To the authors' knowledge, there are no published evaluations of pictorial warnings in the Middle East. Given that neighboring countries are likely to embark on similar tobacco control initiatives, our results can provide insights to other tobacco control authorities in the region. For example, one of the proposed pictorials (child covering mouth) to be used in Jordan is currently being used in Egypt.
We compared four proposed pictorials to a pictorial that has been in the market for several years and whose effects have likely been exhausted. Thus, we anticipated that any new pictorial would (upon first observation) likely be perceived as more salient, adding more information, or eliciting more fear, than the previous pictorial (our baseline).

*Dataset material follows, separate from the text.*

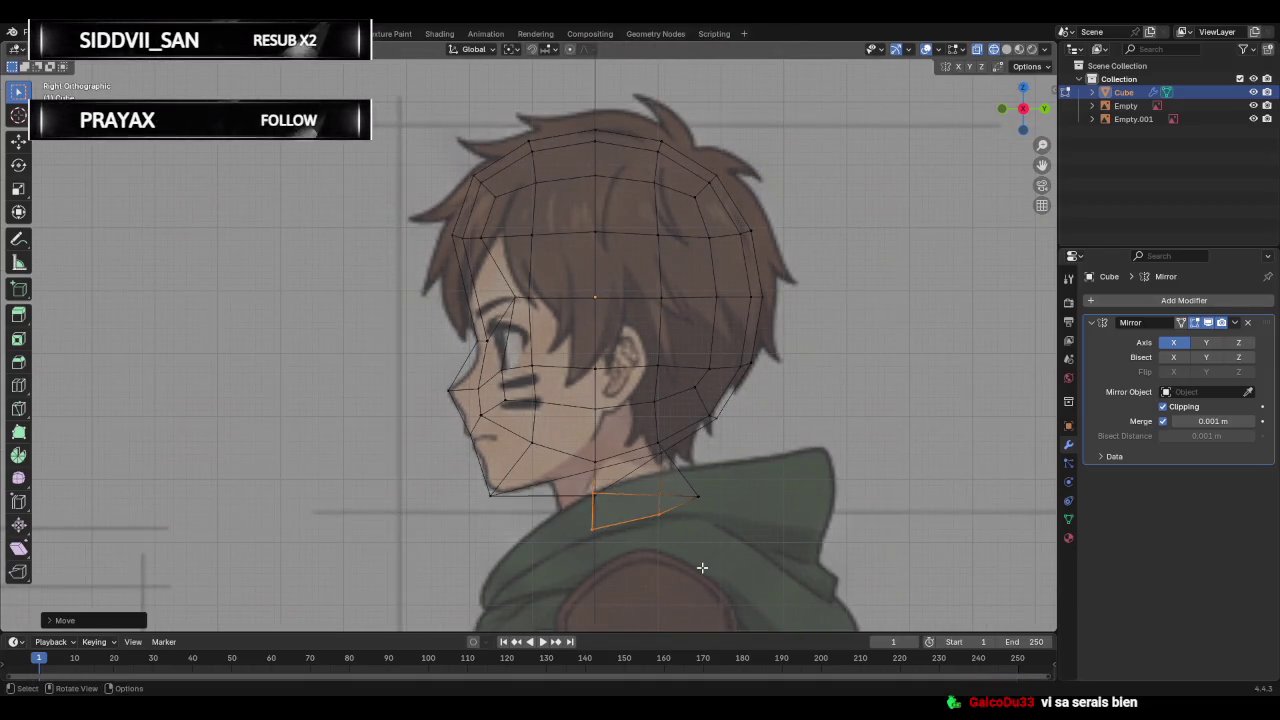
{"action": "key", "text": "ctrl+z"}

Among smokers, for most of the proposed pictorials (with the exception of the child covering mouth), the number of respondents reporting salience was comparable to the old pictorial. With regard to fear-elicitation, most respondents perceived the proposed warnings (with the exception of smoking as a prison) as fear-eliciting. Although this is a positive indication of their efficacy, it is important to point out that fear-elicitation was only reported by less than half (42%) of smoking respondents for all of the pictorials. In addition, despite being new (relative to the current pictorial), with the exception of one proposed warning (child with inhaler), perception of added information for the proposed pictorials was comparable to that of the old warning. Furthermore, despite more reported motivation to quit smoking after viewing the new pictorials, the overall proportions reporting motivation to quit were generally low.
Among nonsmokers, respondents expressed higher perceptions of salience and fear elicitation when viewing the new pictorials compared with the existing warning. These results are consistent with previous research indicating that health warnings are more salient among non-smokers [1
]. However, with the exception of one proposed warning (child with inhaler), perception of added information for the proposed pictorials was comparable to that of the old warning. Also, respondents reporting motivation not to initiate smoking were comparable after viewing the new warnings and the old pictorial. These results imply that if stronger motivation or added information among nonsmokers is desired from these new pictorials, they may need to be revised.
Our data suggest that the proposed pictorials may not trigger sufficient perceptions of salience (particularly for smokers) and added information for either smokers or nonsmokers. Thus, Jordan may benefit from specifically introducing more graphic and informative pictorials, in line with the general international consensus. Previous research suggests combining graphic warnings with supportive cessation information (which was not available in any of the proposed warnings) [1
]. Jordan also might benefit from selecting a larger group of pictures to address various specific elements of perception, given that it is difficult to capture all elements in one pictorial warning and that the effects of fewer pictorials can be quickly exhausted [17
]. Furthermore, the variability in response across pictorials and by smoking status emphasizes the need for carefully selecting and using various pictorials that can resonate across a diverse audience, since the intended audience will vary in age, levels of literacy, socioeconomic status, and smoking status. For example, in our study, some respondents indicated that messages containing children did not sufficiently express the dangers of smoking to smokers, and did not seem relevant to young adults who do not have children. FCTC guidelines also have pointed to the need for careful consideration of literacy when choosing the pictorial warnings [17
Finally, with regards to activities that could improve public perception regarding tobacco, supplementary educational campaigns can be useful, particularly after observing the low proportion of respondents reporting added knowledge after viewing the pictorials and text. Such campaigns can also address waterpipes, given that the latter are a common form of tobacco with fewer control measures (the proposed pictorial warnings only apply to cigarette packages). It is also recommended that Jordan strengthens its document research on the tobacco industry in order to gather information regarding the messages being sent and the groups being targeted in the country by tobacco industry advertising. Accordingly, the Ministry of Health can ensure that the information conveyed by the pictorial warnings counters these messages effectively. Document research in other countries has provided important information to strengthen the impact of the tobacco control policies on smoking initiation and cessation [27
Our study had some limitations: we used a convenience sample of youth, which is not representative of the final target audience for the proposed pictorials. Thus, similar surveys of other demographic groups can better inform decision-makers of the usefulness of the warnings. The study is also cross-sectional in design and does not capture temporal changes that may occur after prolonged observation of the pictorial warnings. Population-based monitoring over time would be needed to better understand the impact of warnings. Nevertheless, more provocative pictorials may have elicited stronger responses than those observed in our sample.